▶ **SOURCE EXCERPT**:
==========
180. A Division Bench of this Court consisting of Raina J. and myself, in All Mohammad v. Board of Revenue, Misc. Petn. No. 166 of 1973 decided (Gwalior) on 23-1-1973 observed :
"The question about the constitutionality of the President's order was also raised. In Gulabchand v. Rukmani Devi, 1970 Jab LJ 821 : (AIR 1971 MP 40) (FB), before the Full Bench there was a conflict of opinion on this question between the Judges constituting the Division Bench which had referred the matter to the Full Bench. But the Full Bench did not ultimately go into the question of the vires of the President's order; in view of powers of the President under Section 51 of the States Reorganisation Act, 1956. Section 51(2) of that Act confers powers on the President to establish permanent Benches of the High Court. It also empowers the President to provide for any matters connected therewith. Section 51(2) is as under :
"(2) The President may, after consultation with the Governor of a new State and the Chief Justice of the High Court for the State, by notified order, provide for the establishment of a permanent Bench or Benches of that High Court at one or more places within the State other than the principal seat of the High Court and for any matters connected therewith. The phrase 'any matters connected therewith' is apparently wide enough to confer on the President the power to provide for the jurisdiction of permanent Benches. In these circumstances, it cannot be said that the President did not have the power to provide for the jurisdiction of the respective Benches constituted by his notified order. Consequently, the Judges of the High Court sitting at Gwalior can exercise jurisdiction and powers of the High Court in respect of cases arising out of the districts mentioned in the order and, therefore, the present petition cannot be heard at Gwalior."
181. In the above-noted case, while considering the question of jurisdiction of the Judges of the Madhya Pradesh High Court it was observed :
"It was also contended that the President's order does not limit the jurisdiction and power of the Judges who are Judges of the Madhya Pradesh High Court; it only regulates the hearing at the Benches constituted under the order. The language in the order in specific words does not state that the Judges sitting at Gwalior will not have jurisdiction or power of the Madhya Pradesh High Court in matters arising out of the districts other than those mentioned in the order. But clearly it goes to show that the Judges sitting at Gwalior will exercise jurisdiction and power pertaining to matters in respect of cases arising in the districts mentioned in the order. It is no doubt true that the Chief Justice has powers to fix roster and place cases before the various Benches. But the order clearly indicates that the Judges nominated by the Chief Justice to sit at Gwalior shall exercise jurisdiction and power as indicated in the order. This clearly shows that while sitting at Gwalior the Judges have no jurisdiction to hear and decide cases which do not fall within the ambit of the President's Order."
This decision, therefore, clearly rules that the President's notification constituting a permanent Bench at Gwalior carved out exclusive jurisdiction to be exercised by the Judges of this Court while sitting at Gwalior.
==========
▶ **SUPPLIED DATA**:
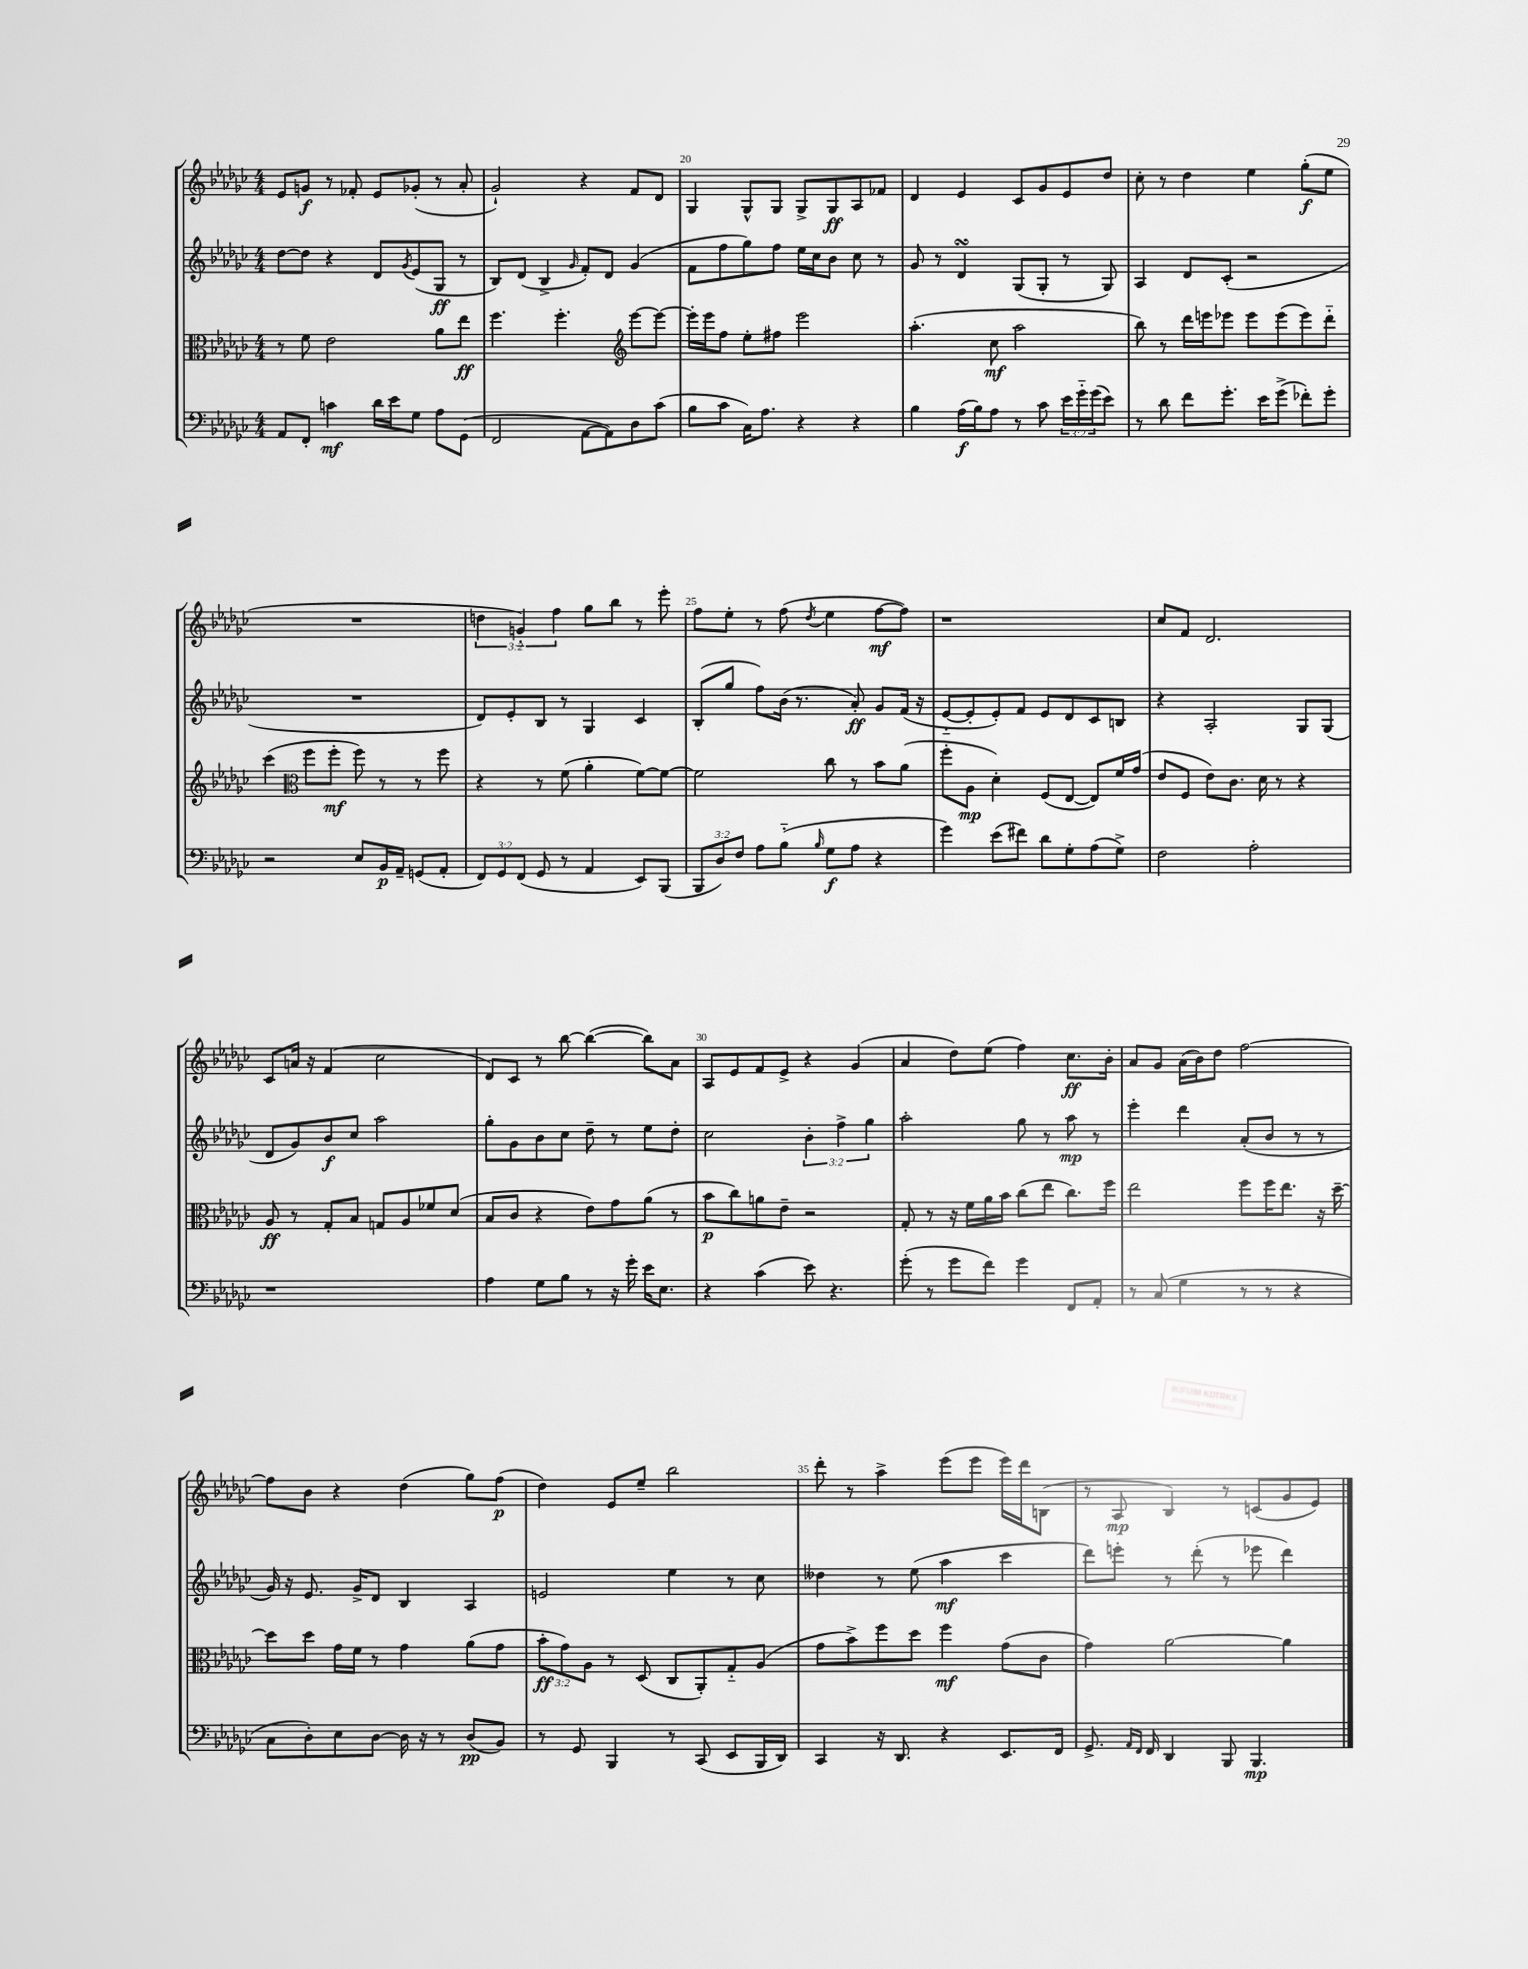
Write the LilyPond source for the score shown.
==========
▶ **REQUIRED TASKS**:
1. According to the judgment excerpt, which provision of the States Reorganisation Act, 1956 gives the President power to establish permanent Benches of the High Court?
2. Can you rewrite the paragraph of the judgment excerpt that begins "It was also contended" as a brief list that keeps its main facts?
3. Proceed with the judgment excerpt on the Gwalior Bench's jurisdiction from the point where it stops.

▶ **TASK RESPONSES**:
1. Section 51(2) of the States Reorganisation Act, 1956.

2.
- The argument was that the President's order does not limit the jurisdiction and power of Madhya Pradesh High Court Judges and only regulates hearings at the Benches it constitutes.
- The order does not expressly say that Judges sitting at Gwalior lack jurisdiction over matters from districts other than those it names.
- It clearly shows, however, that those Judges exercise jurisdiction over cases arising in the named districts.
- The Chief Justice can fix the roster and place cases before the various Benches, but Judges nominated to sit at Gwalior exercise jurisdiction and power as the order indicates.
- While sitting at Gwalior, Judges have no jurisdiction to hear and decide cases outside the ambit of the President's order.

3.
182. An attempt was made to draw a distinction on the basis of the phrase "amalgamation order" and "constitution of a new High Court". In fact, even under the Amalgamation Order although the High Court of Allahabad and the Chief Court of Oudh were amalgamated, but a new High Court was formed which was the High Court of Allahabad; and therefore, merely because the phrase "amalgamation" has been used and in the States Reorganisation Act the phrase "High Court for the new State" has been used, in Section 49, no distinction could be drawn, apparently because the subject, the purpose and the context are identical. It is significant that the High Court of the new State under the States Reorganisation Act was conferred jurisdiction over the territories which also formed part of the State; but still, Section 52 only used the words "High Court" and not "High Court at its principal seat" :
"52. Jurisdiction of High Courts for new States.-- The High Court for a new State shall have, in respect of any part of the territories included in that new State, all such original, appellate and other jurisdiction as under the law in force immediately before the appointed day, is exercisable in respect of that part of the said territories by any High Court or Judicial Commissioner's Court for an existing State".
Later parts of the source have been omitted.